Forum on Intellectual Property

New World of Publishing: Intellectual Property, Journals, and the Web

Eileen Boris | Feb 1, 2009

A decade ago, I became the coordinating editor of a small women’s studies journal just as its system of distribution through independent magazine bundlers collapsed. Five years ago, as the new president of the Board of Trustees of a scholarly journal, I faced another transformation in the organization of information: the shift to electronic aggregators as the source of publishing revenues. Already as a member of various university committees, I was grappling with evaluating electronic publication and the shift of library resources away from purchasing books. As an author, I was well aware of changes in permission forms that I regularly received, and too often failed to scrutinize, but these experiences as a journal editor, university citizen, and publisher raised issues that new modes of knowledge circulation are pushing to the forefront of our professional agenda.

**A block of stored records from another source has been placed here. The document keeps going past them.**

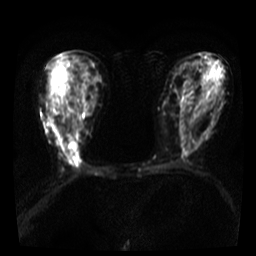
Breast MRI, one axial slice; position 15 of 36 along the scan axis; diffusion-weighted series; image 2 of 4 stored at this slice position (different b-values; order by instance number); 3 T; 5 mm slice thickness; 256 × 256 image matrix, field of view 300 × 300 mm. Female patient.
Annotated regions visible in this slice (manually delineated by an expert):
- tumour on diffusion-weighted imaging: box from (x=69, y=143) to (x=77, y=151) px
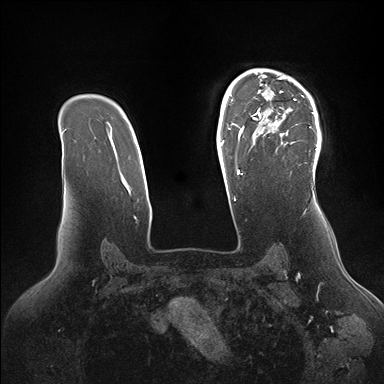
Breast MRI (dynamic contrast-enhanced), one axial slice. Position 113 of 176 along the scan axis. Dynamic contrast-enhanced series, time point 2 of 7 at this slice position (early post-contrast). 1.5 T. TE 1.5 ms, TR 4.1 ms. 1.1 mm slice thickness. 384 × 384 image matrix, field of view 340 × 340 mm. Female patient.
Outlined on this slice (semi-automatically segmented with operator editing):
- enhancing-tissue mask used for the functional tumour volume (all voxels passing the contrast-enhancement thresholds inside the analysis volume; usually the tumour): bounding box <246,69,321,173> (left, top, right, bottom; pixels)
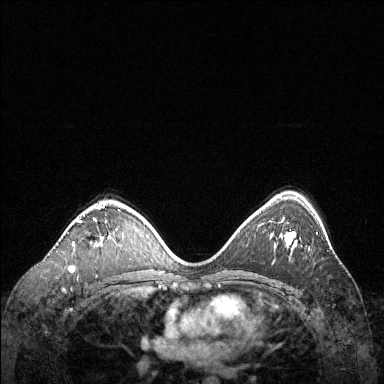
Breast MRI (dynamic contrast-enhanced), one axial slice; position 84 of 144 along the scan axis; dynamic contrast-enhanced series, time point 2 of 6 at this slice position (early post-contrast); 1.5 T; TE 1.6 ms, TR 4.6 ms; 1.2 mm slice thickness; 384 × 384 image matrix, field of view 360 × 360 mm. Female patient.
Annotated regions visible in this slice (semi-automatically segmented with operator editing):
- enhancing-tissue mask used for the functional tumour volume (all voxels passing the contrast-enhancement thresholds inside the analysis volume; usually the tumour): bounding box <71,205,102,268> (left, top, right, bottom; pixels)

With the growth of online distribution of scholarly work through nonprofit as well as for-profit aggregator distributors like Pro-Quest, Project Muse, History Cooperative, and JSTOR, with the fiscal crisis of university libraries, the development of the web, and the move to both open access and university ownership of the creative work of faculty, journal publishing is undergoing profound transformations. What do changes in distribution and the circulation of scholarship mean for authors as well as editors? How do recent decisions in the area of intellectual property law impact on copyright, reprint rights, classroom use, and permissions? What are we, as authors, signing away in permission to publish contracts? What forces do we as editors face? How are journals making use of the web? What is the responsibility of professional societies and how might our criteria and rules shift under these circumstances? Such questions have profound implications for not only the availability of scholarship but also the recognition of scholars and subsequent hiring, promotion, and tenure decisions.

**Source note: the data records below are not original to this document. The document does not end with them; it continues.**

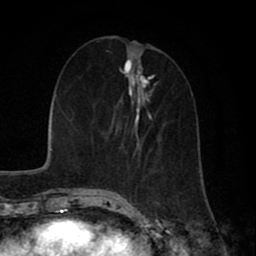
Breast MRI (dynamic contrast-enhanced), one axial slice; position 23 of 80 along the scan axis; cropped to one breast; dynamic contrast-enhanced series, time point 2 of 8 at this slice position (early post-contrast); 1.5 T; TE 2.7 ms, TR 5.9 ms; 2 mm slice thickness; 256 × 256 image matrix, field of view 160 × 160 mm. Female patient.
Outlined on this slice (semi-automatically segmented with operator editing):
- enhancing-tissue mask used for the functional tumour volume (all voxels passing the contrast-enhancement thresholds inside the analysis volume; usually the tumour): box from (x=122, y=102) to (x=152, y=176) px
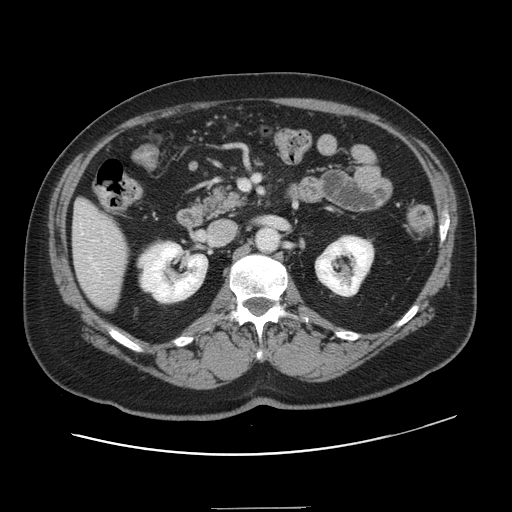
Contrast-enhanced abdominal CT, one axial slice; 120 kVp; intravenous contrast given; soft-tissue window (W 400 / L 40 HU); 512 × 512 image matrix, field of view 402 × 402 mm. From the clinical record (not read from this slice): patient: female, age 53 years at operation; diagnosis: colorectal cancer liver metastases, imaged before liver resection; multiple liver metastases: yes; largest metastasis: 2.7 cm; disease in both lobes: no.
Annotated regions visible in this slice (manually delineated by an expert):
- hepatic veins: box from (x=81, y=233) to (x=97, y=268) px
- liver: (x=73, y=201)–(x=129, y=310)
- portal vein (with intrahepatic branches): (x=95, y=240)–(x=108, y=243)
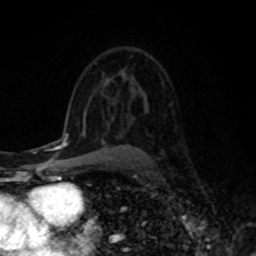
Breast MRI, one axial slice; slice 49 of 80 in the series (ordered by position); cropped to one breast; dynamic contrast-enhanced series, time point 2 of 8 at this slice position (early post-contrast); 1.5 T; TE 4.2 ms, TR 7 ms; 2 mm slice thickness; 256 × 256 image matrix. Female patient.
Annotated regions visible in this slice (semi-automatic segmentation, software-assisted and operator-edited):
- enhancing-tissue mask used for the functional tumour volume (all voxels passing the contrast-enhancement thresholds inside the analysis volume; usually the tumour): bounding box (x1, y1, x2, y2) in pixels: (103, 139, 107, 144)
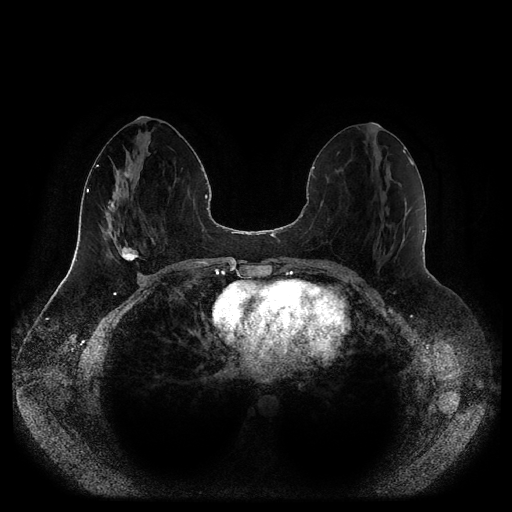
Breast MRI (dynamic contrast-enhanced, multi-phase), one axial slice. Position 44 of 116 along the scan axis. Dynamic contrast-enhanced series, time point 2 of 5 at this slice position (early post-contrast). 1.5 T. TE 2.5 ms, TR 5.2 ms. 2 mm slice thickness. 512 × 512 image matrix, field of view 390 × 390 mm. Patient: female, 44 years.
Annotated regions visible in this slice (semi-automatic segmentation, software-assisted and operator-edited):
- breast lesion (labelled 'tumour' in the annotation; benign lesions carry a separate 'benign' label): bounding box [x1, y1, x2, y2] px = [120, 245, 139, 263]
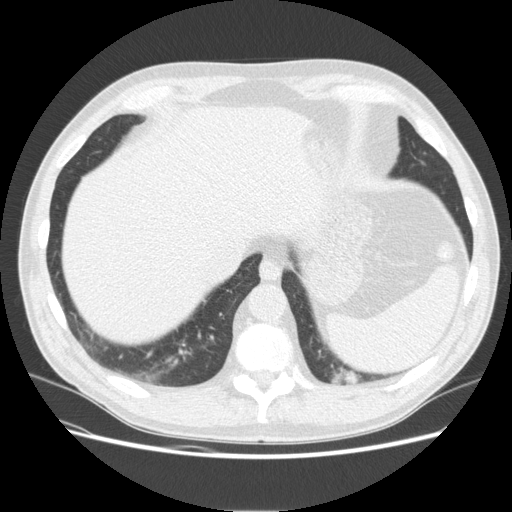
Low-dose screening chest CT, one axial slice; position 43 of 165 along the scan axis; reconstruction kernel STANDARD; lung window (W 1500 / L -600 HU); 512 × 512 image matrix, field of view 375 × 375 mm.
Annotated regions visible in this slice (manually delineated by an expert):
- lesion 1 (tumor, upper lobe of left lung): bounding box <332,367,360,385> (left, top, right, bottom; pixels)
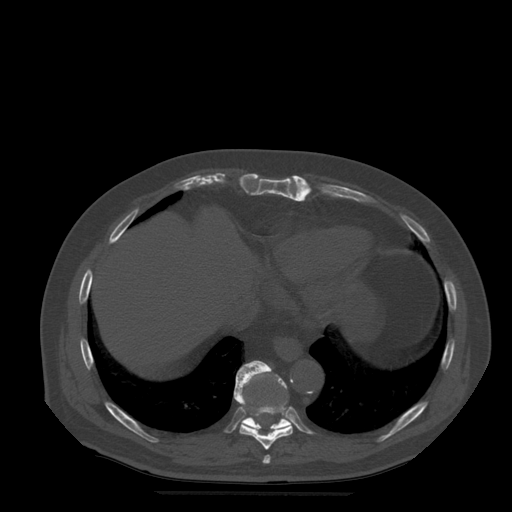
CT including the spine, one axial slice. Slice 282 of 522 in the series (ordered by position). Bone window (W 1800 / L 400 HU). 1.25 mm slice thickness. 512 × 512 image matrix. Patient age 72 years. Case-level facts recorded for this patient, not image findings: primary cancer: prostate.
Annotated regions visible in this slice (semi-automatic segmentation, software-assisted and operator-edited):
- T10 vertebra: bounding box [x1, y1, x2, y2] px = [236, 361, 291, 432]
- T8 vertebra: [263, 455, 271, 464]
- T9 vertebra: [234, 366, 293, 450]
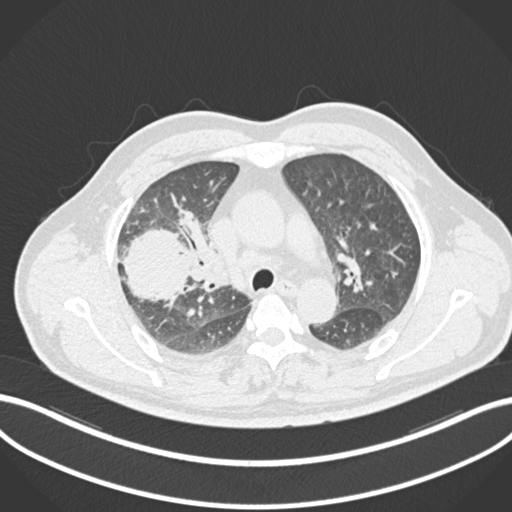
Chest CT, one axial slice. Position 657 of 852 along the scan axis. Reconstruction kernel B30f. Lung window (W 1500 / L -600 HU). 1 mm slice thickness. 512 × 512 image matrix, field of view 400 × 400 mm. Patient: male, 55 years. Case-level facts recorded for this patient, not image findings: clinical TNM (as recorded): T3 N2 M1.
Outlined on this slice (rectangle marked by the reading radiologist):
- lung tumour (recorded histology: adenocarcinoma): bounding box (x1, y1, x2, y2) in pixels: (116, 228, 196, 306)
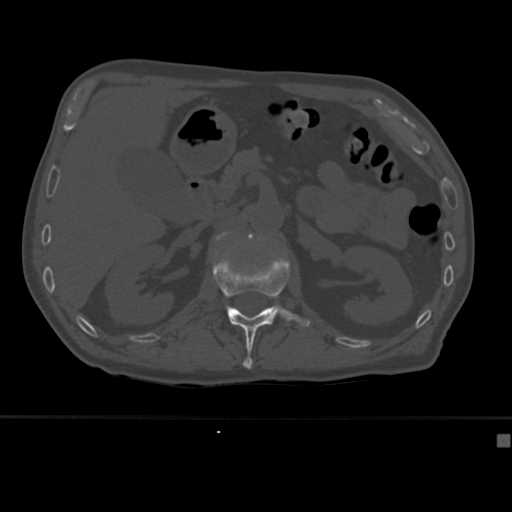
CT including the spine, one axial slice. Slice 167 of 430 in the series (ordered by position). Reconstruction kernel Br40s. 120 kVp. Bone window (W 1800 / L 400 HU). 512 × 512 image matrix, field of view 337 × 337 mm. Patient: male, 64 years. Case-level facts recorded for this patient, not image findings: primary cancer: uterus.
Structures marked on this image (semi-automatic segmentation, software-assisted and operator-edited):
- L1 vertebra: bounding box (x1, y1, x2, y2) in pixels: (213, 243, 310, 369)
- L2 vertebra: (215, 232, 228, 242)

At the 2008 meeting of the AHA, I organized a session co-sponsored by the Research Division and the Coordinating Council for Women in History to discuss these and related issues. It was Sunday morning but the room was packed. Panelists included David A. Johnson, editor of the Pacific Historical Review and president of the Conference on Historical Journals, and Joan Catapano, associate director and editor-in-chief of University of Illinois Press, as well as Michael Les Benedict, emeritus professor of history at Ohio State University and AHA parliamentarian, and Alice Kessler-Harris, the Hoxie Professor of American History at Columbia University and AHA Council member. Here we offer the revised presentations of Benedict and Kessler-Harris with the hope of continuing the conversation on the possibilities and perils of the new world of publishing.

—Eileen Boris is Hull Professor and Chair of the Department of Feminist Studies and professor of history, black studies, and law and society at the University of California at Santa Barbara.